Population Growth: The Other Inconvenient Truth
What’s the Latest Development?
How to feed humanity’s growing population is an environmental concern larger than global warming, says Jon Foley, head of the University of Minnesota’s Institute on the Environment. Global agriculture already puts more pressure on planetary resources than any other activity and is the single largest source of man-made greenhouse gasses. “We use 60 times more land to grow and raise food than we do to live on. Farming takes half the world’s available freshwater, much of which is used for irrigation.” With 6.2 million square miles dedicated to growing crops and another 11.6 million set aside for pasture lands, 40% of dry land on Earth is occupied by food production.
What’s the Big Idea?
The most immediate action to be taken, says Foley, is to improve yields in places where infrastructure and design is lacking, such as in Eastern Europe and Sub-Saharan Africa.
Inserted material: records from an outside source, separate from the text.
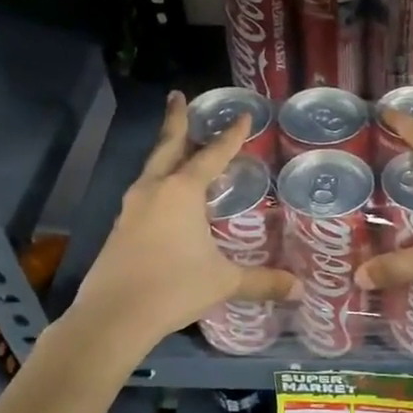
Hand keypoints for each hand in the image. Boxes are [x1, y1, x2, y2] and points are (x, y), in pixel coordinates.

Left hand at [74, 93, 296, 344]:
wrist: (113, 316)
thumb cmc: (173, 288)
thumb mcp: (223, 282)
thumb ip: (262, 281)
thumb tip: (300, 289)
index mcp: (182, 192)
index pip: (212, 155)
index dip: (231, 136)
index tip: (243, 115)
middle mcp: (154, 190)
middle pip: (168, 146)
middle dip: (176, 120)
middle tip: (178, 96)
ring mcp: (132, 208)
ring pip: (152, 169)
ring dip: (166, 153)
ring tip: (178, 147)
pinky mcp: (120, 228)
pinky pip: (144, 193)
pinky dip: (158, 183)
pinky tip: (165, 198)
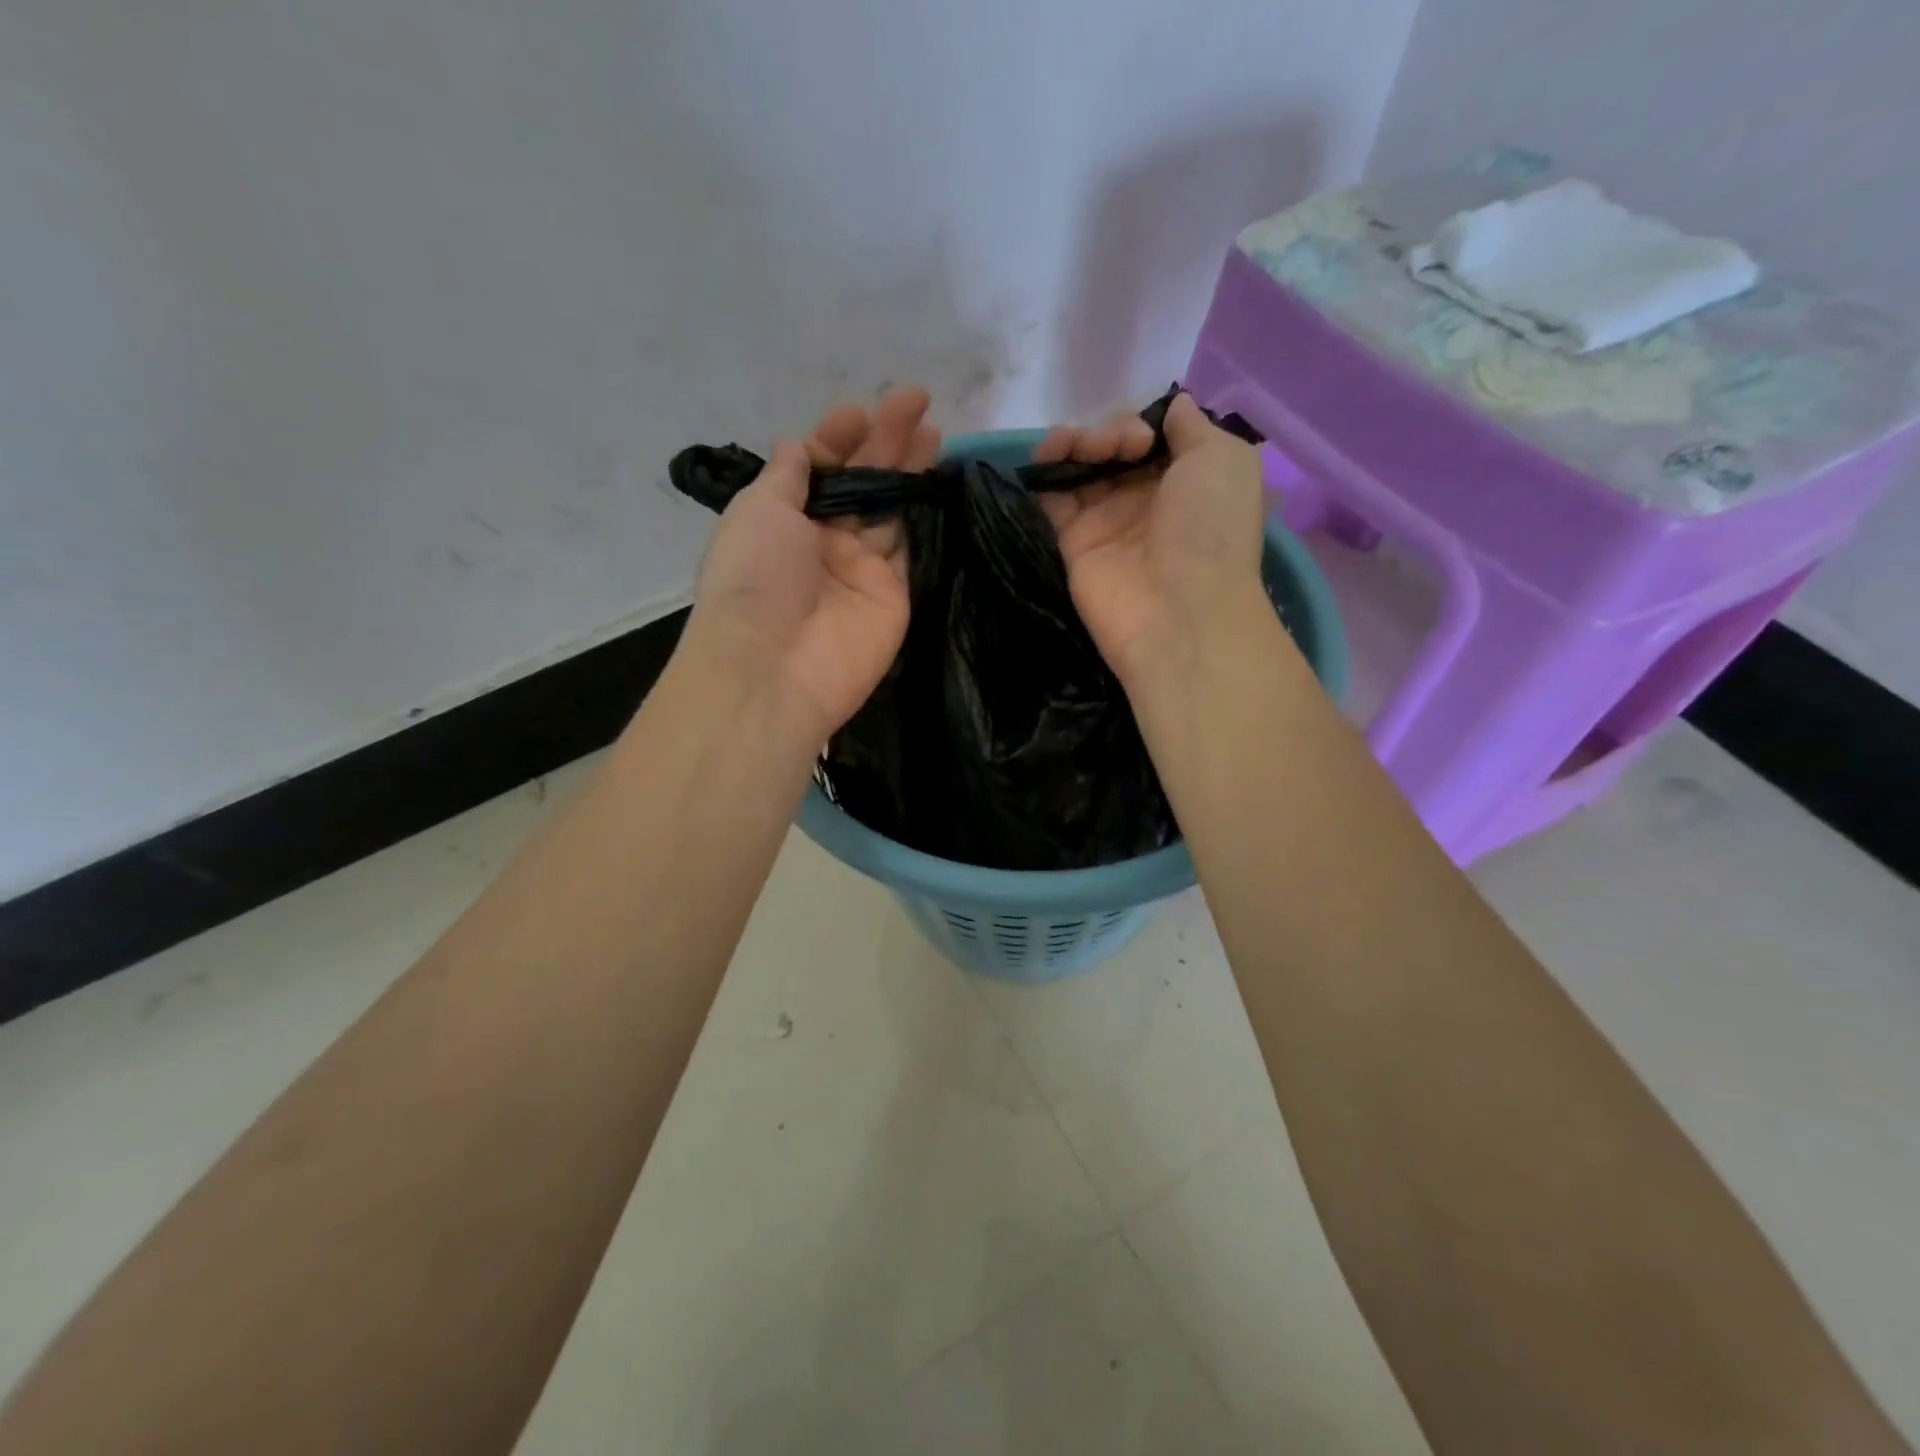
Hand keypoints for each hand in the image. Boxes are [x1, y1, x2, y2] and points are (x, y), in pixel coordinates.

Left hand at [684, 386, 939, 741]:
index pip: (819, 470)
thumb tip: (801, 443)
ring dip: (910, 472)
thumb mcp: (758, 510)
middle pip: (861, 483)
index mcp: (784, 520)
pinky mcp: (895, 596)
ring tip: (936, 432)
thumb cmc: (755, 579)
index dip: (839, 437)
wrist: (775, 668)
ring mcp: (862, 571)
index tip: (862, 410)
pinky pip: (913, 548)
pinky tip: (942, 483)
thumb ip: (788, 475)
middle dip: (886, 441)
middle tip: (918, 400)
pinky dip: (926, 517)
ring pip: (891, 510)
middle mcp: (824, 542)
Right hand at [1033, 393, 1269, 684]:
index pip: (1153, 435)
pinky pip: (1052, 498)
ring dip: (1075, 442)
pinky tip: (1045, 458)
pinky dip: (1045, 472)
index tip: (1144, 435)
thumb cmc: (1211, 529)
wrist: (1178, 611)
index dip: (1142, 422)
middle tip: (1117, 449)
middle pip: (1114, 447)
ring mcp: (1107, 521)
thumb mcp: (1222, 458)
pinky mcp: (1073, 542)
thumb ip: (1192, 425)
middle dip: (1109, 432)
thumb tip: (1172, 405)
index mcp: (1188, 479)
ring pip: (1081, 467)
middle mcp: (1146, 498)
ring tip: (1077, 448)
Beyond that, things get tricky. Promoting Green Revolution techniques, i.e. irrigation and chemical fertilizers, which make American farm land so productive, carry environmental risks. Meat production is also highly inefficient, requiring 32 pounds of corn to produce a single steak. As global wealth rises and populations acquire a taste for diets more rich in meat, inefficient farming will be encouraged to grow. Foley says there is no one solution and that changes will be required of large corporations as well as individual consumers.